* [Aim] Recast the lines of these items as a Markdown table with the columns Row and Line, numbering each row and skipping any blank lines. Leave the pictures out of the answer.

* [Extracted material]
+ + +
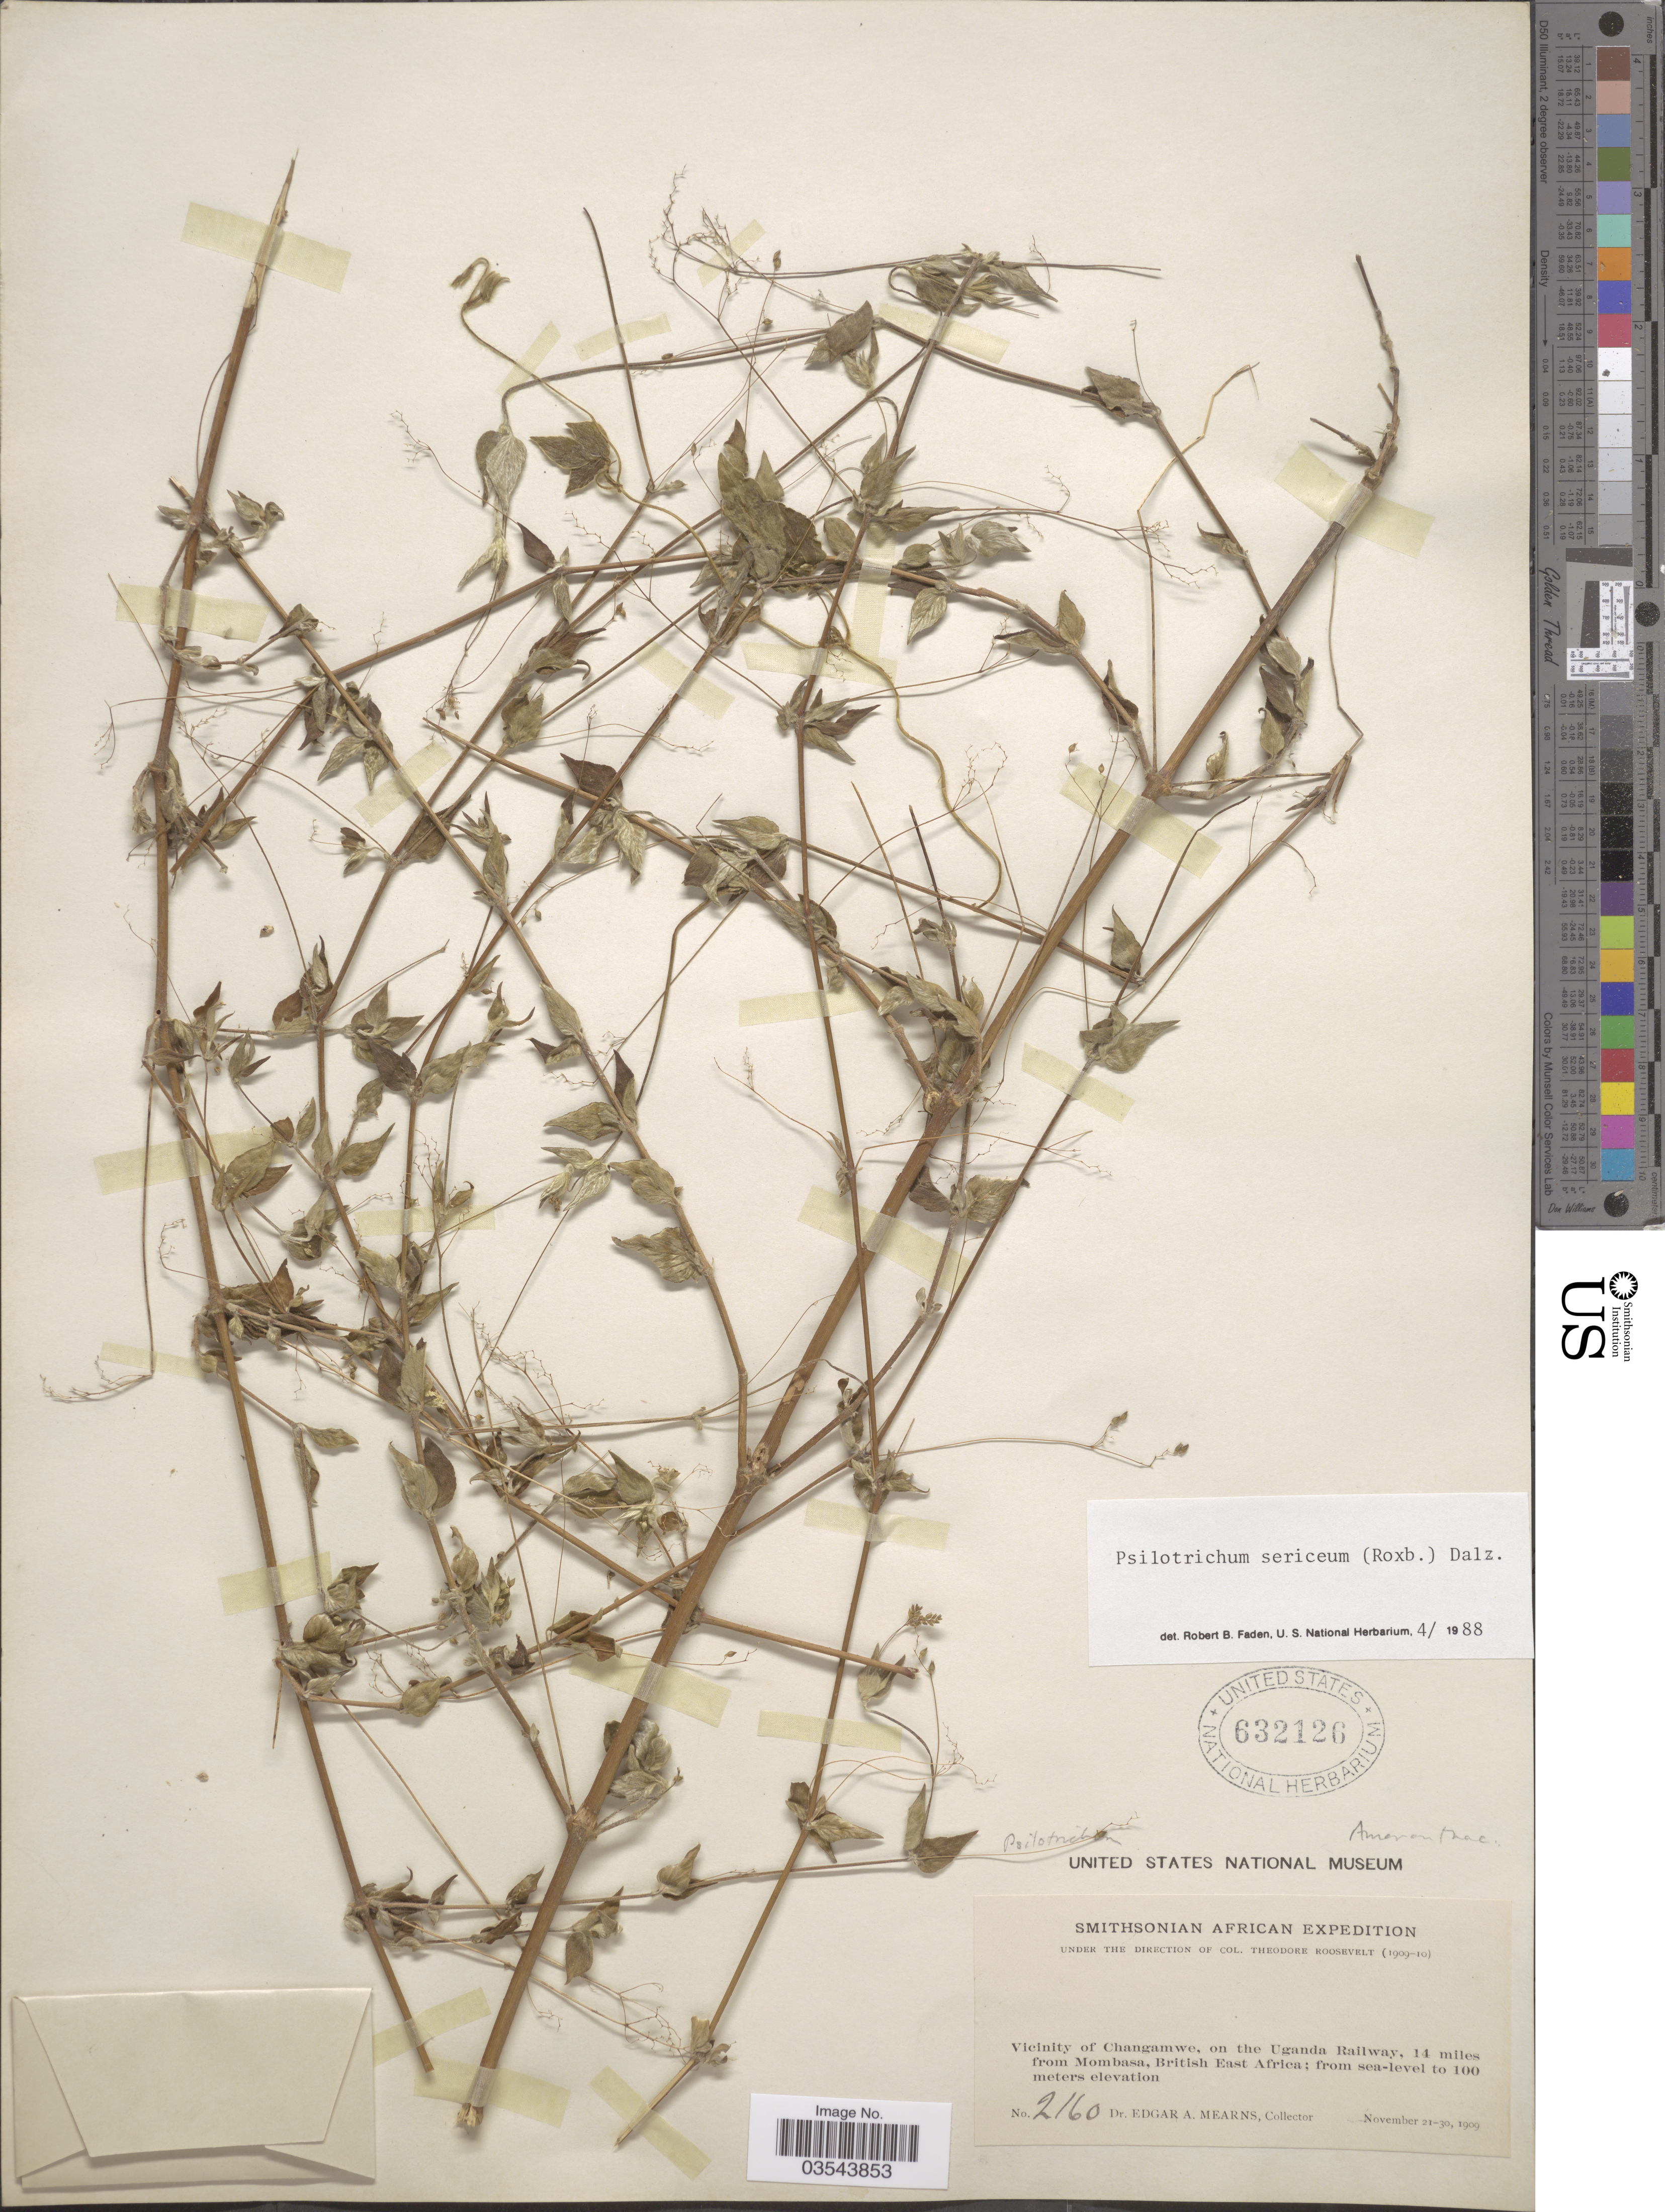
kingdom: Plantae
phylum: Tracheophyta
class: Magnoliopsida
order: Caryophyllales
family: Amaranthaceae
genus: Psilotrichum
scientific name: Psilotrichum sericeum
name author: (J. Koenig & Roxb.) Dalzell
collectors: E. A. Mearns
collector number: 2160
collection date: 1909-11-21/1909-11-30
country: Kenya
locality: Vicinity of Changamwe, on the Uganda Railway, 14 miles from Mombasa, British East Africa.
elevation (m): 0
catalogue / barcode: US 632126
+ + +
* [Worked answer]
| Row | Line |
|---|---|
| 1 | kingdom: Plantae |
| 2 | phylum: Tracheophyta |
| 3 | class: Magnoliopsida |
| 4 | order: Caryophyllales |
| 5 | family: Amaranthaceae |
| 6 | genus: Psilotrichum |
| 7 | scientific name: Psilotrichum sericeum |
| 8 | name author: (J. Koenig & Roxb.) Dalzell |
| 9 | collectors: E. A. Mearns |
| 10 | collector number: 2160 |
| 11 | collection date: 1909-11-21/1909-11-30 |
| 12 | country: Kenya |
| 13 | locality: Vicinity of Changamwe, on the Uganda Railway, 14 miles from Mombasa, British East Africa. |
| 14 | elevation (m): 0 |
| 15 | catalogue / barcode: US 632126 |